One of the most important activities of the German Apsara Conservation Project (GACP) is education and training of qualified staff for the future conservation of Angkor. Students of restoration and conservation at the University of Applied Sciences Cologne join the project either to make their diploma thesis on subjects significant for the conservation of the reliefs or to pass the “practice semester” that is a part of their education. Meanwhile, the GACP co-operates closely with the Royal University of Fine Arts in Phnom Penh, Faculty of Archaeology, Architecture and Urbanism and Plastic Arts. The students from Phnom Penh participate in courses of stone conservation and some of them have written their diploma theses with the joint supervision of the Royal University of Fine Arts and the GACP consultants. The GACP experts have also trained the team of Cambodian conservators working at the temple throughout the year. In the year 2000 new trainees for stone conservation will be recruited by the GACP.

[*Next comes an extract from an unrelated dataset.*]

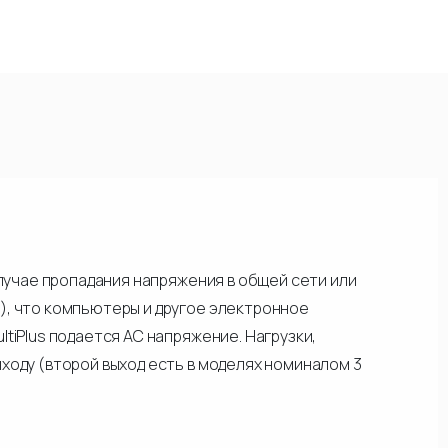
случае пропадания напряжения в общей сети или
), что компьютеры и другое электронное
tiPlus подается АС напряжение. Нагрузки,
ходу (второй выход есть в моделях номиналом 3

There are a multitude of temples within the Angkor region and consequently there are many international groups working in the field of restoration and conservation. This community of international projects makes up the world’s biggest preservation project co-ordinated by UNESCO. Exchange of experiences, transfer of technology, consultation and collaboration with the national and international institutions present is therefore an important aim of the GACP.

When the University of Applied Sciences Cologne began to assess and evaluate the situation at Angkor in 1995, with a view of preparing a conservation project, it was immediately clear that the documentation of the surfaces and subsequently of the intervention would have to be approached in an exceptional way.